The World Bank has issued a demanding slate of more than ten conditions that Kenya must fulfill prior to accessing its next allocation of funding under the Development Policy Operations (DPO) framework. This development follows the recent approval of a Sh97 billion ($750 million) budget support loan package.
To secure the remaining tranches of the broader Sh161.8 billion ($1.25 billion) financing facility, the National Treasury must guide several complex legislative changes through implementation.
The global lender insists these structural adjustments will improve public financial management, environmental sustainability, and economic governance across all major sectors.
The ten core conditions require immediate legislative action from the state to ensure compliance.

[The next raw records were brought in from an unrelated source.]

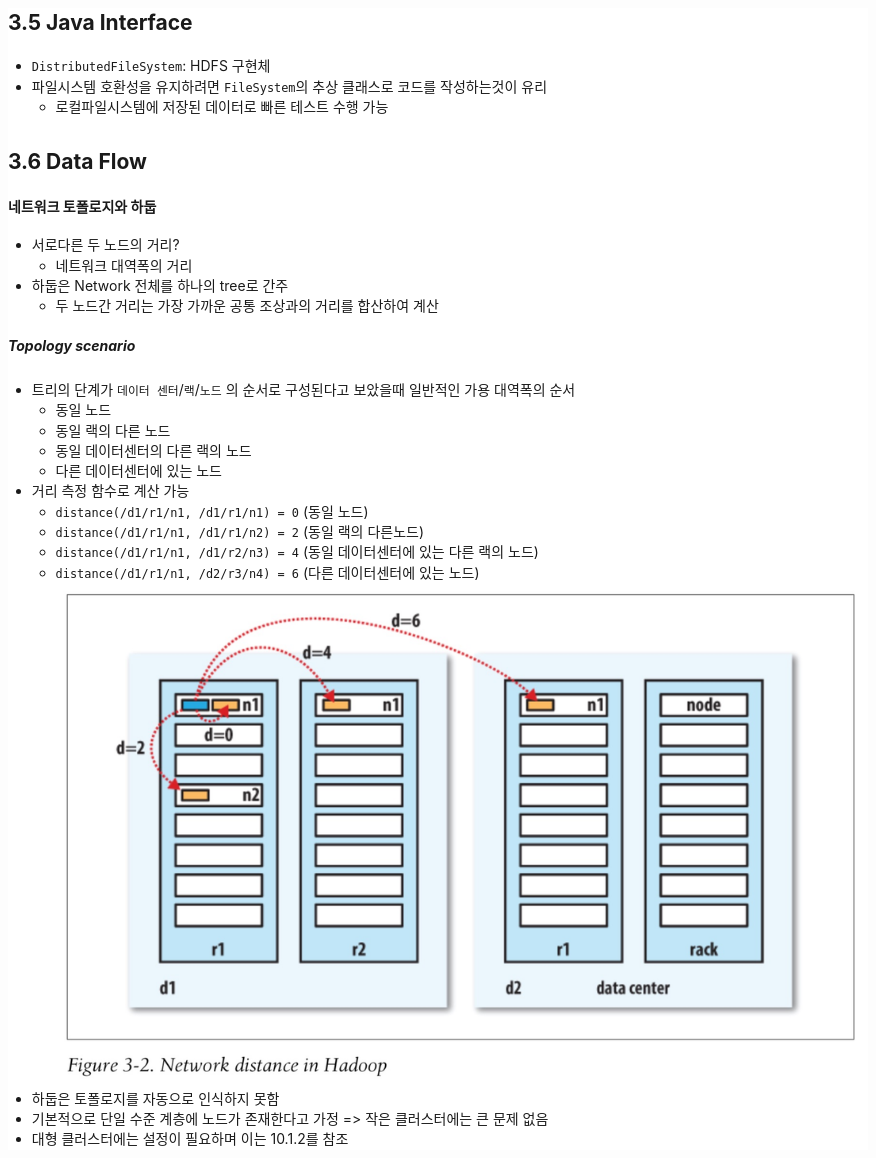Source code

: 
## 3.5 Java Interface
- `DistributedFileSystem`: HDFS 구현체
- 파일시스템 호환성을 유지하려면 `FileSystem`의 추상 클래스로 코드를 작성하는것이 유리
    - 로컬파일시스템에 저장된 데이터로 빠른 테스트 수행 가능


## 3.6 Data Flow

#### 네트워크 토폴로지와 하둡
- 서로다른 두 노드의 거리?
    - 네트워크 대역폭의 거리
- 하둡은 Network 전체를 하나의 tree로 간주
    - 두 노드간 거리는 가장 가까운 공통 조상과의 거리를 합산하여 계산
##### Topology scenario
- 트리의 단계가 `데이터 센터`/`랙`/`노드` 의 순서로 구성된다고 보았을때 일반적인 가용 대역폭의 순서
    - 동일 노드
    - 동일 랙의 다른 노드
    - 동일 데이터센터의 다른 랙의 노드
    - 다른 데이터센터에 있는 노드
- 거리 측정 함수로 계산 가능
    - `distance(/d1/r1/n1, /d1/r1/n1) = 0` (동일 노드)
    - `distance(/d1/r1/n1, /d1/r1/n2) = 2` (동일 랙의 다른노드)
    - `distance(/d1/r1/n1, /d1/r2/n3) = 4` (동일 데이터센터에 있는 다른 랙의 노드)
    - `distance(/d1/r1/n1, /d2/r3/n4) = 6` (다른 데이터센터에 있는 노드)
![](./figures/3_2.jpg)
- 하둡은 토폴로지를 자동으로 인식하지 못함
- 기본적으로 단일 수준 계층에 노드가 존재한다고 가정 => 작은 클러스터에는 큰 문제 없음
- 대형 클러스터에는 설정이 필요하며 이는 10.1.2를 참조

First, the government must enact the Whistleblower Protection Act to shield individuals who expose corruption. Second, public officials will be required to declare and verify their personal interests to prevent conflicts of interest.
Third, the state must publish specific regulations aimed at limiting unsolicited Public-Private Partnership (PPP) proposals. Fourth, Kenya must actively promote competitive tendering for all major infrastructure initiatives.
Fifth, Parliament needs to amend the Companies Act, aligning local beneficial ownership rules with international anti-money laundering benchmarks.
Sixth, the Public Finance Management (PFM) Act requires revisions to ensure that subsequent budget alterations remain strictly within limits approved by Parliament. Seventh, the state must consolidate all payroll and human resource records across every government institution to manage the public wage bill.
Eighth, lawmakers must pass the pending Railways Bill to improve rail network efficiency, safety, and operational performance.
Ninth, the ministry must publish regulatory frameworks for the national Urban Transport Policy and the E-Mobility Policy. Tenth, the government must integrate mandatory green building standards into the Affordable Housing Policy for all new construction.
These structural reforms come at a time when Kenya's total debt to the multilateral lender declined to Sh1.728 trillion in March 2026.
Despite this lower outstanding obligation, the government maintains a heavy reliance on concessional funding to finance its fiscal deficits and major infrastructure development goals.
The integration of public finance systems with procurement processes is a critical focus area under the new economic recovery program.
The World Bank emphasizes that linking these systems ensures predictable procurement planning, increases supplier competition, and allows for timely payments, which reduces the accumulation of pending bills.
In the transport sector, the proposed laws aim to enhance institutional oversight, safety, and efficiency across the national network.
The forestry sector is also impacted, as related policy actions look to decentralize the Kenya Forest Service (KFS) operations and introduce tougher penalties for environmental offenses.
Implementation of these environmental reforms is expected to restore about 250,000 hectares of degraded forest land.
By tying future budget support to concrete legal benchmarks, the multilateral lender is enforcing strict discipline on national capital expenditures.
Unsolicited project proposals have historically created substantial financial liabilities for the state. The new rules intend to protect public funds from these unstructured financial commitments.
The administration under President Ruto faces a rigorous legislative calendar to deliver these statutes successfully.
Ministries, departments, and agencies must coordinate to meet the goals before the next evaluation. Failure to comply will halt the release of the remaining multilateral funds.